Task details: Reproduce every one of the rows below line by line, without changing a single character.

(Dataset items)
_____
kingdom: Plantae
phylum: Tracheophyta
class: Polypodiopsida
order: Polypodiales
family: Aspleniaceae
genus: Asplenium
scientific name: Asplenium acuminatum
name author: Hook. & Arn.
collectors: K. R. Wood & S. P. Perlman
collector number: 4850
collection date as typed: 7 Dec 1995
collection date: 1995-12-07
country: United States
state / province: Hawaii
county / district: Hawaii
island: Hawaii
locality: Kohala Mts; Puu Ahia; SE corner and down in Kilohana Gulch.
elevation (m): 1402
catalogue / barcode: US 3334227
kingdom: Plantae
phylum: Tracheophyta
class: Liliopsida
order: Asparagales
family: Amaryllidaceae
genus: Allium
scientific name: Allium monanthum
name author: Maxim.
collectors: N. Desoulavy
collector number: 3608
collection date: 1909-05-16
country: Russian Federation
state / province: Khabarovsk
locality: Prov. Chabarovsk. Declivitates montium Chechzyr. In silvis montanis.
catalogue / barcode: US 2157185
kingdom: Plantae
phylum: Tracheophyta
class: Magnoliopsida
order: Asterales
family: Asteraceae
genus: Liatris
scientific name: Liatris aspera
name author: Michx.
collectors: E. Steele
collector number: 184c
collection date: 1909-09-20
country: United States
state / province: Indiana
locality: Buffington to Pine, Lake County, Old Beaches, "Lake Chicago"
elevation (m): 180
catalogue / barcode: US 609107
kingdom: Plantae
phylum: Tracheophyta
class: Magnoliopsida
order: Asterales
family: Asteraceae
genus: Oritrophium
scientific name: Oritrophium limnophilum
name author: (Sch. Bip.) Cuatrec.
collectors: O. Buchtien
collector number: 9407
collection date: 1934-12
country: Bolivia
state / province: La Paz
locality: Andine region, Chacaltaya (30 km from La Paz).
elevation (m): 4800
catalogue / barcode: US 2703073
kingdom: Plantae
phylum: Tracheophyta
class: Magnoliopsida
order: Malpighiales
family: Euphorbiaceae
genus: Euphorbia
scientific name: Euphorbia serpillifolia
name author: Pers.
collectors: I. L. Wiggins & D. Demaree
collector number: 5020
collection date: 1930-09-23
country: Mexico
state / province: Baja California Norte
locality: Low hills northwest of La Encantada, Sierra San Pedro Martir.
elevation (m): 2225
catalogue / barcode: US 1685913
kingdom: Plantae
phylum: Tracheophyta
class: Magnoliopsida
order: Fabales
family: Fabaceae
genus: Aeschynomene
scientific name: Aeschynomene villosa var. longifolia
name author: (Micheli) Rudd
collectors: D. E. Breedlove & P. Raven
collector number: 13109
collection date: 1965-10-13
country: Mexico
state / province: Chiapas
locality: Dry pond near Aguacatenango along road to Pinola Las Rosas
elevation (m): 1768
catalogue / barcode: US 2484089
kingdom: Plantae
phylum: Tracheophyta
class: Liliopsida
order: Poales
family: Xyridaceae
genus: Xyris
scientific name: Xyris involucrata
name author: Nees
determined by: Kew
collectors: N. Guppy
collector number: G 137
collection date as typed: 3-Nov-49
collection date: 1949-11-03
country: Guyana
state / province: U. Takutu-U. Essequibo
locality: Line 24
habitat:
_____
Written solution:
kingdom: Plantae
phylum: Tracheophyta
class: Polypodiopsida
order: Polypodiales
family: Aspleniaceae
genus: Asplenium
scientific name: Asplenium acuminatum
name author: Hook. & Arn.
collectors: K. R. Wood & S. P. Perlman
collector number: 4850
collection date as typed: 7 Dec 1995
collection date: 1995-12-07
country: United States
state / province: Hawaii
county / district: Hawaii
island: Hawaii
locality: Kohala Mts; Puu Ahia; SE corner and down in Kilohana Gulch.
elevation (m): 1402
catalogue / barcode: US 3334227
kingdom: Plantae
phylum: Tracheophyta
class: Liliopsida
order: Asparagales
family: Amaryllidaceae
genus: Allium
scientific name: Allium monanthum
name author: Maxim.
collectors: N. Desoulavy
collector number: 3608
collection date: 1909-05-16
country: Russian Federation
state / province: Khabarovsk
locality: Prov. Chabarovsk. Declivitates montium Chechzyr. In silvis montanis.
catalogue / barcode: US 2157185
kingdom: Plantae
phylum: Tracheophyta
class: Magnoliopsida
order: Asterales
family: Asteraceae
genus: Liatris
scientific name: Liatris aspera
name author: Michx.
collectors: E. Steele
collector number: 184c
collection date: 1909-09-20
country: United States
state / province: Indiana
locality: Buffington to Pine, Lake County, Old Beaches, "Lake Chicago"
elevation (m): 180
catalogue / barcode: US 609107
kingdom: Plantae
phylum: Tracheophyta
class: Magnoliopsida
order: Asterales
family: Asteraceae
genus: Oritrophium
scientific name: Oritrophium limnophilum
name author: (Sch. Bip.) Cuatrec.
collectors: O. Buchtien
collector number: 9407
collection date: 1934-12
country: Bolivia
state / province: La Paz
locality: Andine region, Chacaltaya (30 km from La Paz).
elevation (m): 4800
catalogue / barcode: US 2703073
kingdom: Plantae
phylum: Tracheophyta
class: Magnoliopsida
order: Malpighiales
family: Euphorbiaceae
genus: Euphorbia
scientific name: Euphorbia serpillifolia
name author: Pers.
collectors: I. L. Wiggins & D. Demaree
collector number: 5020
collection date: 1930-09-23
country: Mexico
state / province: Baja California Norte
locality: Low hills northwest of La Encantada, Sierra San Pedro Martir.
elevation (m): 2225
catalogue / barcode: US 1685913
kingdom: Plantae
phylum: Tracheophyta
class: Magnoliopsida
order: Fabales
family: Fabaceae
genus: Aeschynomene
scientific name: Aeschynomene villosa var. longifolia
name author: (Micheli) Rudd
collectors: D. E. Breedlove & P. Raven
collector number: 13109
collection date: 1965-10-13
country: Mexico
state / province: Chiapas
locality: Dry pond near Aguacatenango along road to Pinola Las Rosas
elevation (m): 1768
catalogue / barcode: US 2484089
kingdom: Plantae
phylum: Tracheophyta
class: Liliopsida
order: Poales
family: Xyridaceae
genus: Xyris
scientific name: Xyris involucrata
name author: Nees
determined by: Kew
collectors: N. Guppy
collector number: G 137
collection date as typed: 3-Nov-49
collection date: 1949-11-03
country: Guyana
state / province: U. Takutu-U. Essequibo
locality: Line 24
habitat:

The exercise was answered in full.